Cressee

Two Anglo-Norman Culinary Collections

edited and translated by Constance B. Hieatt and Robin F. Jones

[the original recipe, translated]

Take best white flour and eggs, and make pasta dough; and in the pasta dough put find choice ginger and sugar. Take half of the pastry, (which is or should be) colored with saffron, and half (which is or should be) white, and roll it out on a table to the thickness of your finger; then cut into strips the size of a piece of lath; stretch it out on a table as illustrated; then boil in water; then take a slotted spoon and remove the cressees from the water; then arrange them on, and cover them with, grated cheese, add butter or oil, and serve.
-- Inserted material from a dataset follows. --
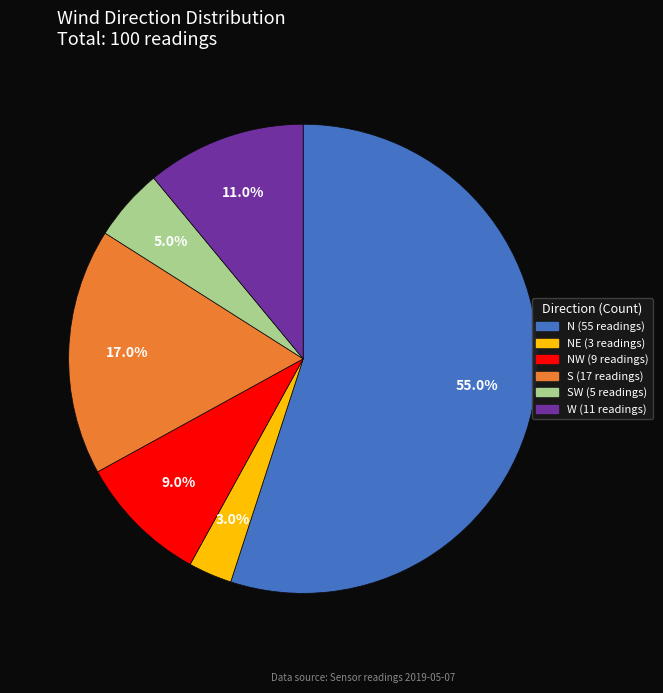

Does any single category account for the majority?

Yes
[The "as illustrated" refers to a small drawing showing a grid--like a checkerboard, save that all squares are white.That plus the name suggests that the strips are being interlaced, which gives roughly that visual effect.]

Flour: 1 1/3 c

Eggs: 2

Ginger: 3/4-1 t [it would be interesting to try it with much more ginger]

Sugar: 2T

Saffron: 12-50 threads (see below)

Cheese: 3 1/2 oz parmesan, grated

Butter or oil: 1 T

 

Knead the eggs and the flour together until smooth; a tiny amount of water may help. Divide the dough in half. Grind the saffron in a mortar, than add 1/2 t water to extract the color; add the resulting liquid to half the dough and knead it in.
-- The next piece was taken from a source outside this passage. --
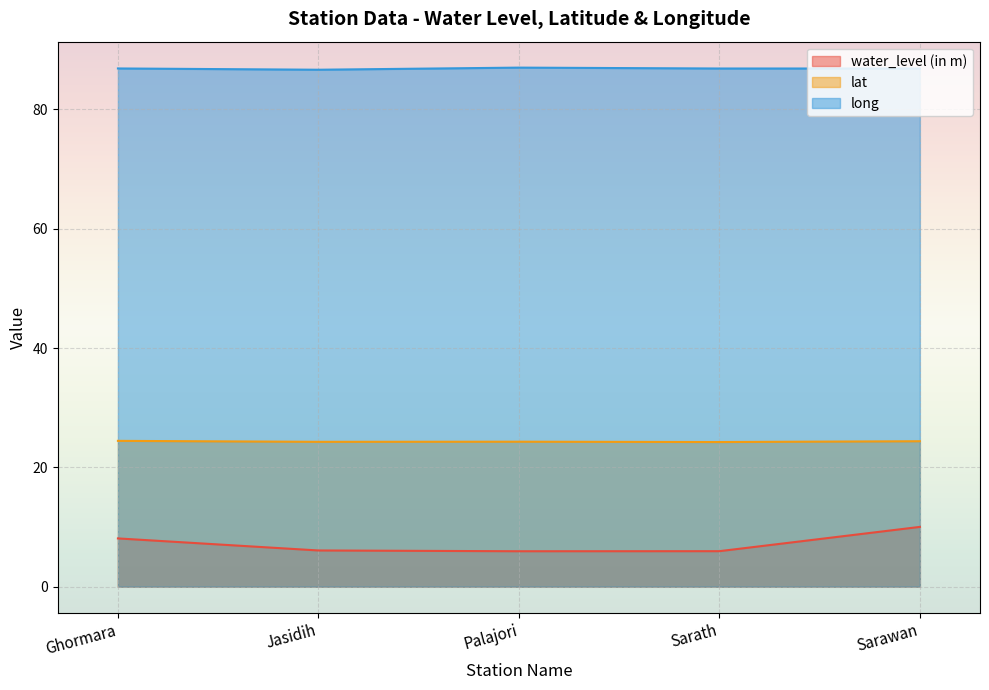

True or false: water_level (in m) has a value of 5.0 at Sarawan.

False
Roll out each half to about 3/8" thick. Cut in 3/4" strips. Interlace the strips, with the yellow going one way, the plain the other. I use a drop of water at each point where the strips cross to stick them together, then roll the whole thing slightly with a rolling pin at the end. The result is a criss-cross fabric of strips of dough.

Cressee before cooking

Cook in boiling water for about ten minutes. Remove from the water, drain.

Cressee after cooking

Spread half the cheese on a plate, take the cressee out of the water, drain it, put it on the plate on top of the cheese, put the rest of the cheese on top of the cressee, add olive oil or butter, serve.

Cressee with cheese

Using about 12 threads of saffron tastes fine but gives too pale a yellow from an aesthetic point of view. Using four times that much saffron makes it look good but has too strong a saffron taste unless you really like saffron. The pictures show the latter version.